HOW long is a protest? Half an hour? An hour? An entire relentless afternoon? An astonishing, gruelling, all-day vigil? Well, the Camp Titnore protest against the destruction of ancient woodland and the green gap in Durrington has been going on for a whole porkin' year! The achievement will be celebrated at 2pm on Saturday May 26 in Montague Place, Worthing - bring balloons, cakes, cards, etc. There may also be celebrations at the camp itself. Check online here, at Protect Our Woodland! and Southcoast Indymedia or phone the campers themselves on their new number, 07913 534083.
A DANGEROUS modern "electrosmog" is putting our health and our environment at risk, it is rapidly emerging.
After the evidence in our last issue about passive mobile phone use, the national spotlight has now fallen on Wi-Fi, the microwave fields that allow people to log on to the internet without being plugged into a phone line.
Reported The Independent on Sunday (April 22): "Britain's top health protection watchdog is pressing for a formal investigation into the hazards of using wireless communication networks in schools amid mounting concern that they may be damaging children's health." It added: "Virtually no studies have been carred out into Wi-Fi's effects on pupils, but it gives off radiation similar to emissions from mobile phones and phone masts. Recent research has linked radiation from mobiles to cancer and to brain damange. And many studies have found disturbing symptoms in people near masts."
After we sent a link to this story to readers on our email list (just ask if you want to be included on it!), we had response from a woman in East Worthing. She wrote: "That's interesting about the Wi-Fi - I got a wireless set up at home about four months ago and have had to stop using it because after about 20 minutes it gives me headaches, and after that I get pins and needles in my feet and hands and I start to feel really light headed and sick. I've gone back to a wired connection. I could feel when it was on or off, even when not in the same room.
"The headache feels like there's a sort of electrical thing going on between my ears, and it's very painful between the eyes, like there's pressure building there. It's actually very similar to a problem a friend of mine had a few years ago with a Nokia phone, she had the same headaches and also a metallic taste in her mouth, when she changed phones it was OK again.
"It's a very strange thing because it's not all Wi-Fi that does this to me, I can sit in a hot spot and feel fine, but my home set up is really unpleasant, maybe because it's at such close range.

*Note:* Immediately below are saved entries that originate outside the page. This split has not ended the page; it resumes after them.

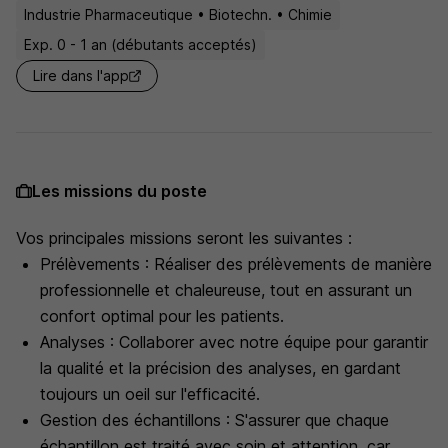
Industrie Pharmaceutique • Biotechn. • Chimie
Exp. 0 - 1 an (débutants acceptés)
Lire dans l'app
Les missions du poste
Vos principales missions seront les suivantes :
Prélèvements : Réaliser des prélèvements de manière
professionnelle et chaleureuse, tout en assurant un
confort optimal pour les patients.
Analyses : Collaborer avec notre équipe pour garantir
la qualité et la précision des analyses, en gardant
toujours un oeil sur l'efficacité.
Gestion des échantillons : S'assurer que chaque
échantillon est traité avec soin et attention, car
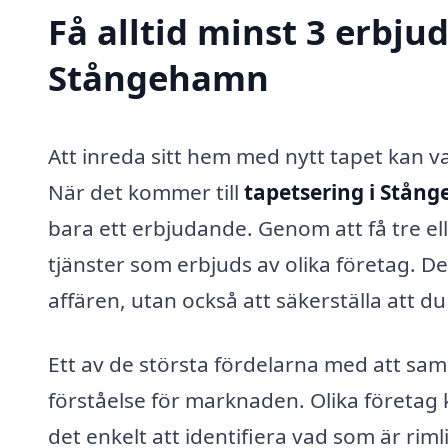
Få alltid minst 3 erbju
Stångehamn
Att inreda sitt hem med nytt tapet kan
När det kommer till
tapetsering i Stån
bara ett erbjudande. Genom att få tre elle
tjänster som erbjuds av olika företag. De
affären, utan också att säkerställa att du
Ett av de största fördelarna med att sam
förståelse för marknaden. Olika företag 
det enkelt att identifiera vad som är rim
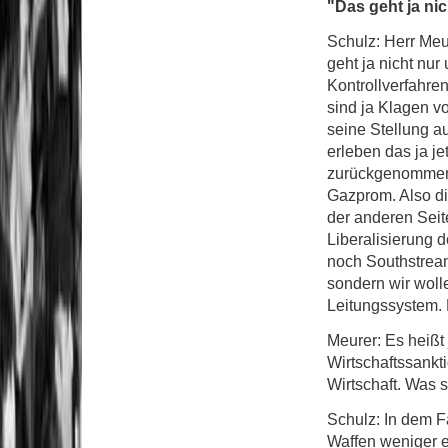
"Das geht ja ni
Schulz: Herr Meu
geht ja nicht nu
Kontrollverfahre
sind ja Klagen v
seine Stellung au
erleben das ja je
zurückgenommen 
Gazprom. Also di
der anderen Seit
Liberalisierung 
noch Southstream
sondern wir woll
Leitungssystem. 
Meurer: Es heißt
Wirtschaftssankt
Wirtschaft. Was 
Schulz: In dem F
Waffen weniger e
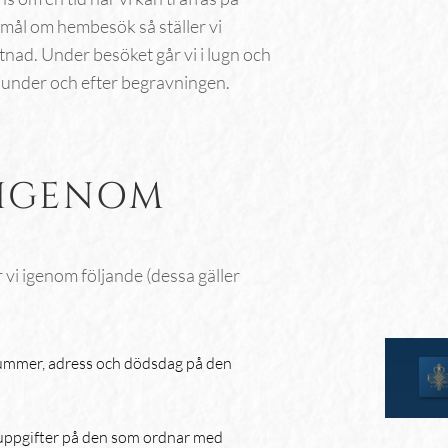
mål om hembesök så ställer vi
tnad. Under besöket går vi i lugn och
, under och efter begravningen.
 IGENOM
vi igenom följande (dessa gäller
mmer, adress och dödsdag på den
uppgifter på den som ordnar med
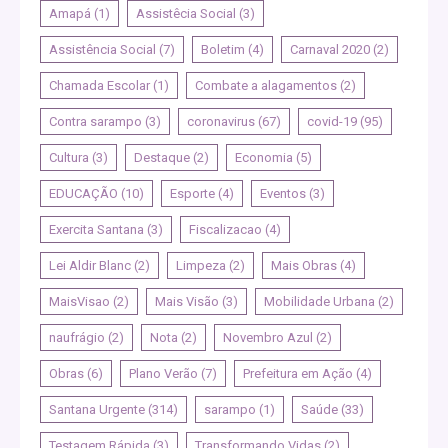
Amapá
(1)
Assistêcia Social
(3)
Assistência Social
(7)
Boletim
(4)
Carnaval 2020
(2)
Chamada Escolar
(1)
Combate a alagamentos
(2)
Contra sarampo
(3)
coronavirus
(67)
covid-19
(95)
Cultura
(3)
Destaque
(2)
Economia
(5)
EDUCAÇÃO
(10)
Esporte
(4)
Eventos
(3)
Exercita Santana
(3)
Fiscalizacao
(4)
Lei Aldir Blanc
(2)
Limpeza
(2)
Mais Obras
(4)
MaisVisao
(2)
Mais Visão
(3)
Mobilidade Urbana
(2)
naufrágio
(2)
Nota
(2)
Novembro Azul
(2)
Obras
(6)
Plano Verão
(7)
Prefeitura em Ação
(4)
Santana Urgente
(314)
sarampo
(1)
Saúde
(33)
Testagem Rápida
(3)
Transformando Vidas
(2)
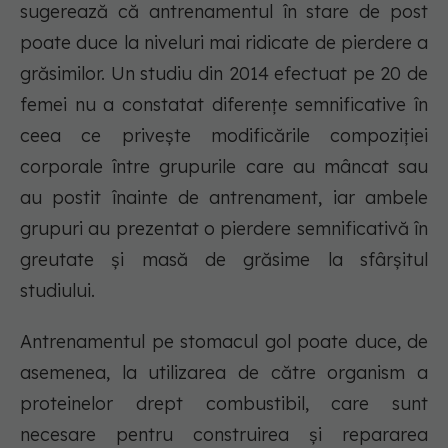
sugerează că antrenamentul în stare de post
poate duce la niveluri mai ridicate de pierdere a
grăsimilor. Un studiu din 2014 efectuat pe 20 de
femei nu a constatat diferențe semnificative în
ceea ce privește modificările compoziției
corporale între grupurile care au mâncat sau
au postit înainte de antrenament, iar ambele
grupuri au prezentat o pierdere semnificativă în
greutate și masă de grăsime la sfârșitul
studiului.
Antrenamentul pe stomacul gol poate duce, de
asemenea, la utilizarea de către organism a
proteinelor drept combustibil, care sunt
necesare pentru construirea și repararea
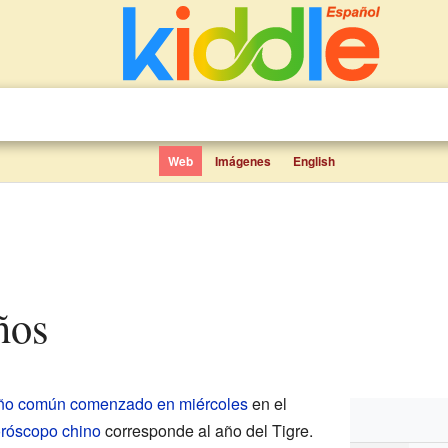
Web
Imágenes
English
ños
ño común comenzado en miércoles
en el
róscopo chino
corresponde al año del Tigre.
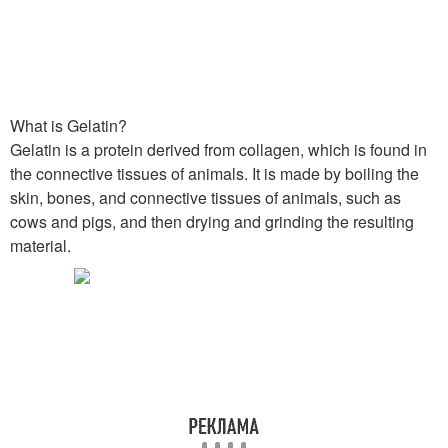
What is Gelatin?
Gelatin is a protein derived from collagen, which is found in
the connective tissues of animals. It is made by boiling the
skin, bones, and connective tissues of animals, such as
cows and pigs, and then drying and grinding the resulting
material.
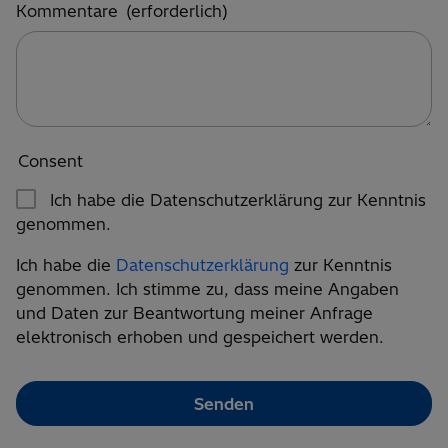
Kommentare
(erforderlich)
Consent
Ich habe die Datenschutzerklärung zur Kenntnis
genommen.
Ich habe die
Datenschutzerklärung
zur Kenntnis
genommen. Ich stimme zu, dass meine Angaben
und Daten zur Beantwortung meiner Anfrage
elektronisch erhoben und gespeichert werden.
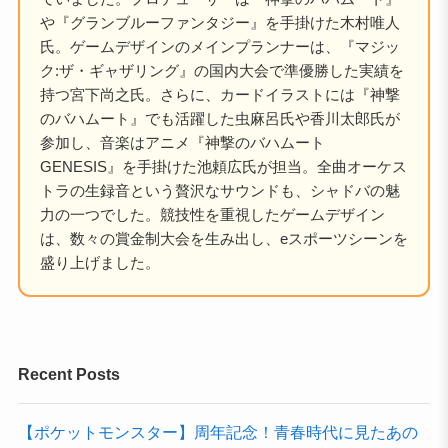
や『グランブルーファンタジー』を手掛けた木村唯人
氏。ゲームデザインのメインプランナーは、『マジッ
ク:ザ・ギャザリング』の国内大会で準優勝した実績を
持つ宮下尚之氏。さらに、カードイラストには『神撃
のバハムート』でも活躍した虫麻呂氏や香川太郎氏が
参加し、音楽はアニメ『神撃のバハムート
GENESIS』を手掛けた池頼広氏が担当。全曲オーケス
トラの生録音という贅沢なサウンドも、シャドバの魅
力の一つでした。競技性を重視したゲームデザイン
は、数々の賞金制大会を生み出し、eスポーツシーンを
盛り上げました。
Recent Posts
【ポケットモンスター】周年記念！青春時代に見たあの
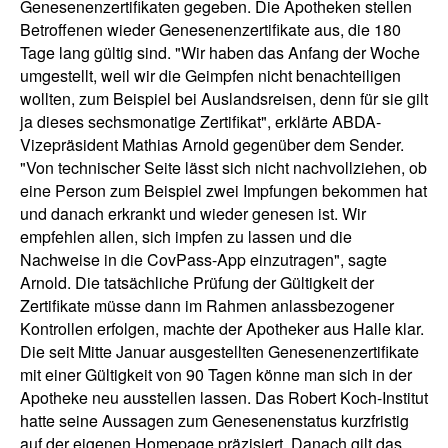
Genesenenzertifikaten gegeben. Die Apotheken stellen
Betroffenen wieder Genesenenzertifikate aus, die 180
Tage lang gültig sind. "Wir haben das Anfang der Woche
umgestellt, weil wir die Geimpfen nicht benachteiligen
wollten, zum Beispiel bei Auslandsreisen, denn für sie gilt
ja dieses sechsmonatige Zertifikat", erklärte ABDA-
Vizepräsident Mathias Arnold gegenüber dem Sender.
"Von technischer Seite lässt sich nicht nachvollziehen, ob
eine Person zum Beispiel zwei Impfungen bekommen hat
und danach erkrankt und wieder genesen ist. Wir
empfehlen allen, sich impfen zu lassen und die
Nachweise in die CovPass-App einzutragen", sagte
Arnold. Die tatsächliche Prüfung der Gültigkeit der
Zertifikate müsse dann im Rahmen anlassbezogener
Kontrollen erfolgen, machte der Apotheker aus Halle klar.
Die seit Mitte Januar ausgestellten Genesenenzertifikate
mit einer Gültigkeit von 90 Tagen könne man sich in der
Apotheke neu ausstellen lassen. Das Robert Koch-Institut
hatte seine Aussagen zum Genesenenstatus kurzfristig
auf der eigenen Homepage präzisiert. Danach gilt das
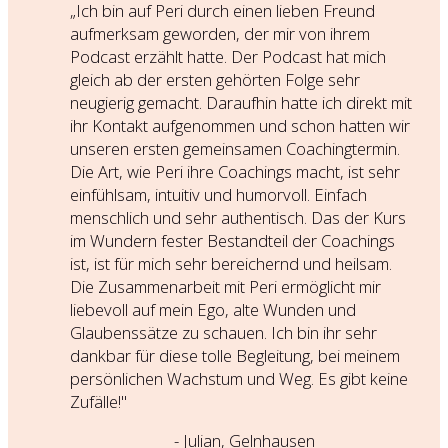
„Ich bin auf Peri durch einen lieben Freund
aufmerksam geworden, der mir von ihrem
Podcast erzählt hatte. Der Podcast hat mich
gleich ab der ersten gehörten Folge sehr
neugierig gemacht. Daraufhin hatte ich direkt mit
ihr Kontakt aufgenommen und schon hatten wir
unseren ersten gemeinsamen Coachingtermin.
Die Art, wie Peri ihre Coachings macht, ist sehr
einfühlsam, intuitiv und humorvoll. Einfach
menschlich und sehr authentisch. Das der Kurs
im Wundern fester Bestandteil der Coachings
ist, ist für mich sehr bereichernd und heilsam.
Die Zusammenarbeit mit Peri ermöglicht mir
liebevoll auf mein Ego, alte Wunden und
Glaubenssätze zu schauen. Ich bin ihr sehr
dankbar für diese tolle Begleitung, bei meinem
persönlichen Wachstum und Weg. Es gibt keine
Zufälle!"
- Julian, Gelnhausen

I do also get the same symptoms if I visit Lyons Farm Sainsbury's so maybe there's some kind of Wi-Fi thing going on up there too - I went there a few months ago for the first time in a about a year and had to leave sharpish.
"When I can feel it, it's like the air is heavy and thick, and I find it hard to think clearly, it's quite hard to put into words. I heard on the news today that some expert is recommending that children don't hold Wi-Fi devices on their lap, there's definitely something very wrong with Wi-Fi."
Meanwhile, it has also emerged that both bees and birds are being affected by the electrosmog from mobile masts, as it is believed they use electromagnetism to navigate (Independent on Sunday, April 29). This has already led Eastbourne's council to block a new mast because of fears about the bees (IoS, May 6). Any chance that Worthing will wake up to this as well?
Have you had any experiences of Wi-Fi or other types of radiation? Let us know via porkbolter@eco-action.org or porkbolter@hushmail.com
The sly 'voluntary approach' is also being used to impose car-tracking and road-pricing on drivers, after the massive e-petition raised against the idea, revealed The Times on April 16. Cash incentives will be offered to those prepared to go along with this police state measure. This has worked with Oyster travel cards in London, which track people's journeys (and even who they are travelling with). Boasted Neo-Labour transport adviser David Begg: "No one was forced to get an Oyster card, but the incentives were gradually increased and now more than ten million people have one."